**Brief**. Your answer must be an exact copy of the records below, minus the pictures.

-- Information follows --

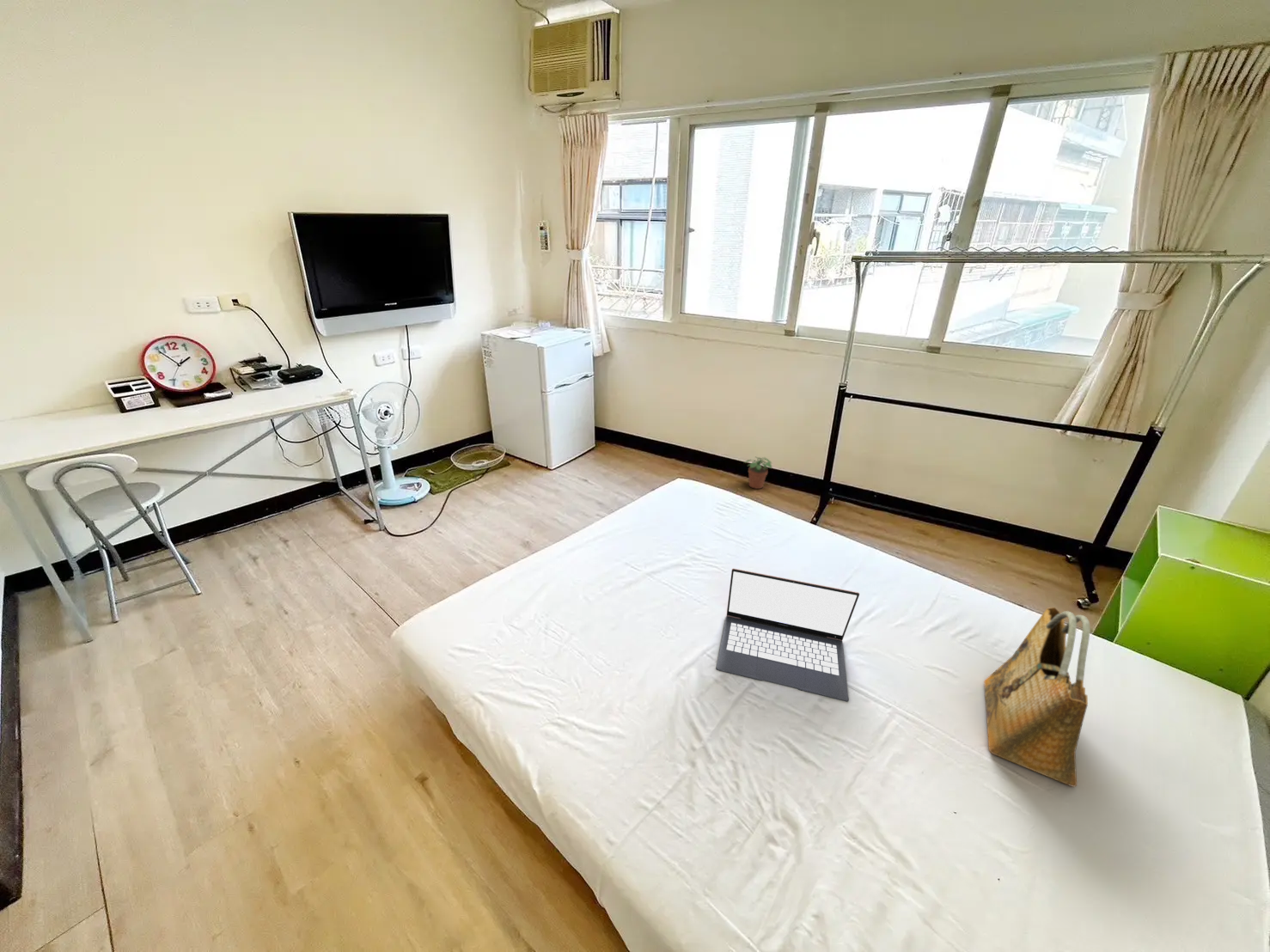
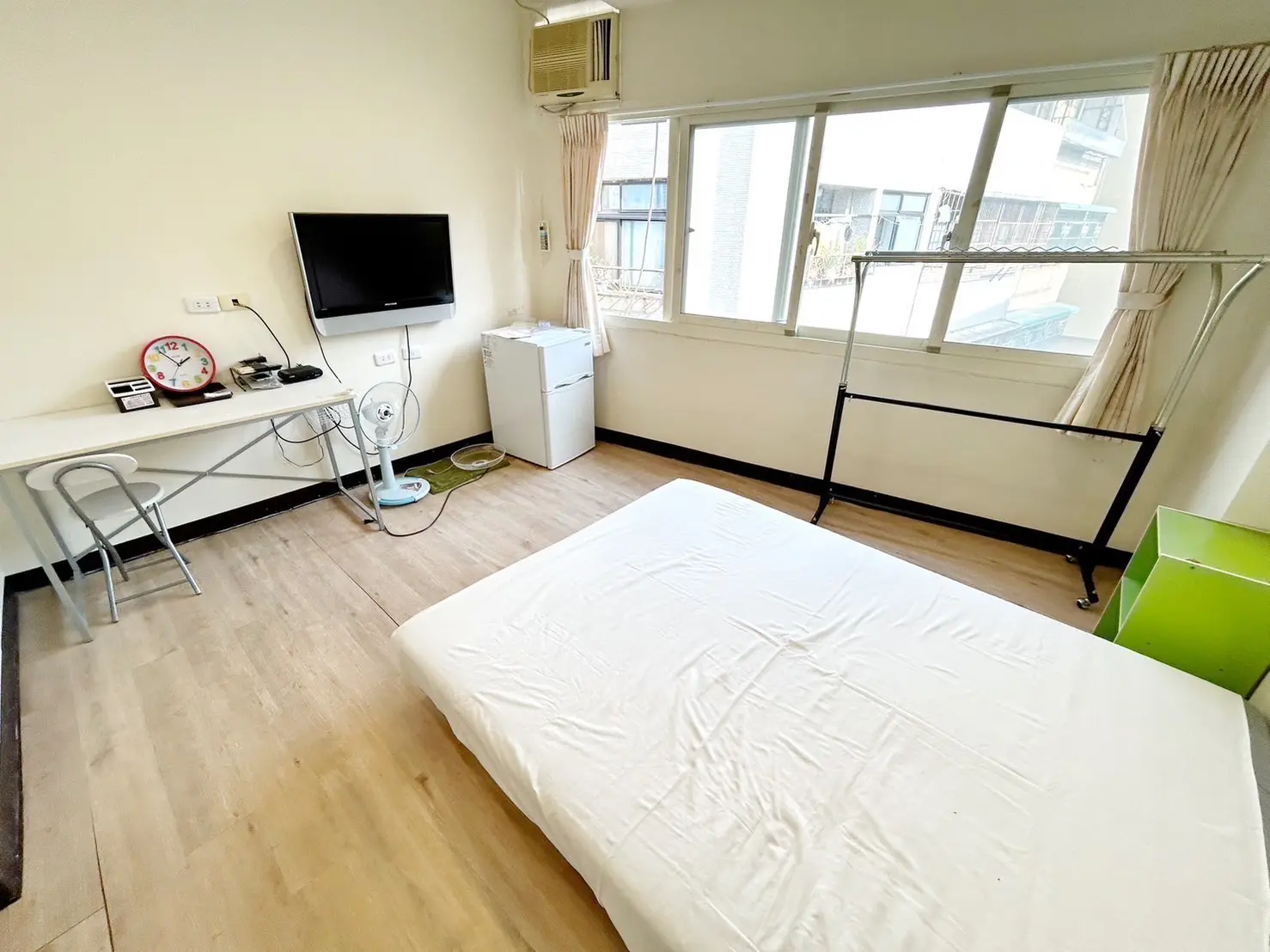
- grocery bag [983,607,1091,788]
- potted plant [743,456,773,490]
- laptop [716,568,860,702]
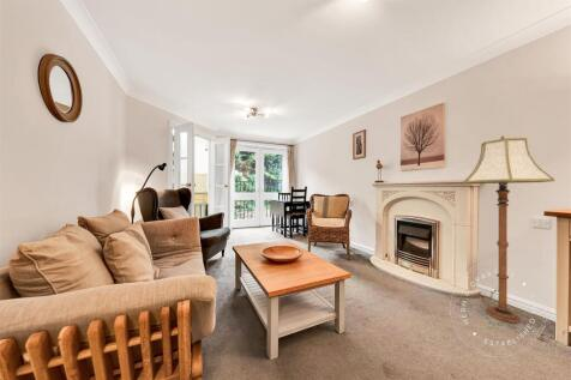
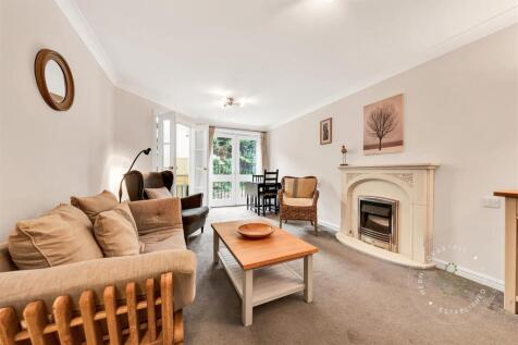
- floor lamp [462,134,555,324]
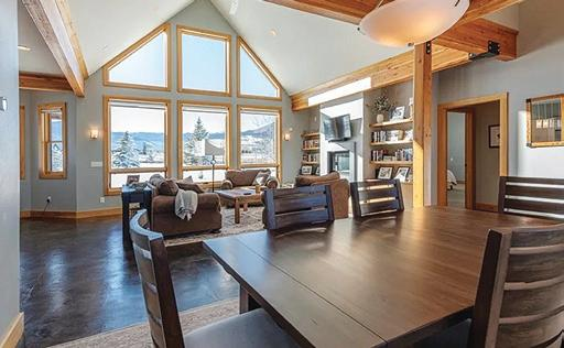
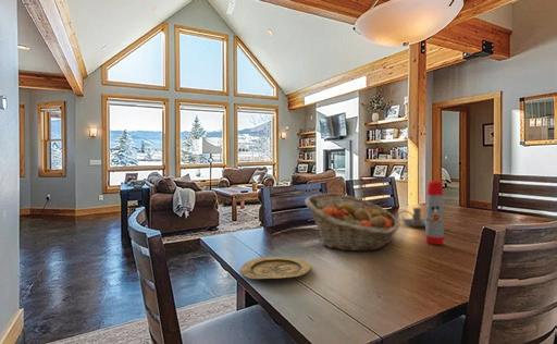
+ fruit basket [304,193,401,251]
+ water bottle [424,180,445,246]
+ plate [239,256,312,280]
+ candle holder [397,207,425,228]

-- Information concluded --

**Solution to the exercise**.
- grocery bag [983,607,1091,788]
- potted plant [743,456,773,490]
- laptop [716,568,860,702]
- floor lamp [462,134,555,324]
+ fruit basket [304,193,401,251]
+ water bottle [424,180,445,246]
+ plate [239,256,312,280]
+ candle holder [397,207,425,228]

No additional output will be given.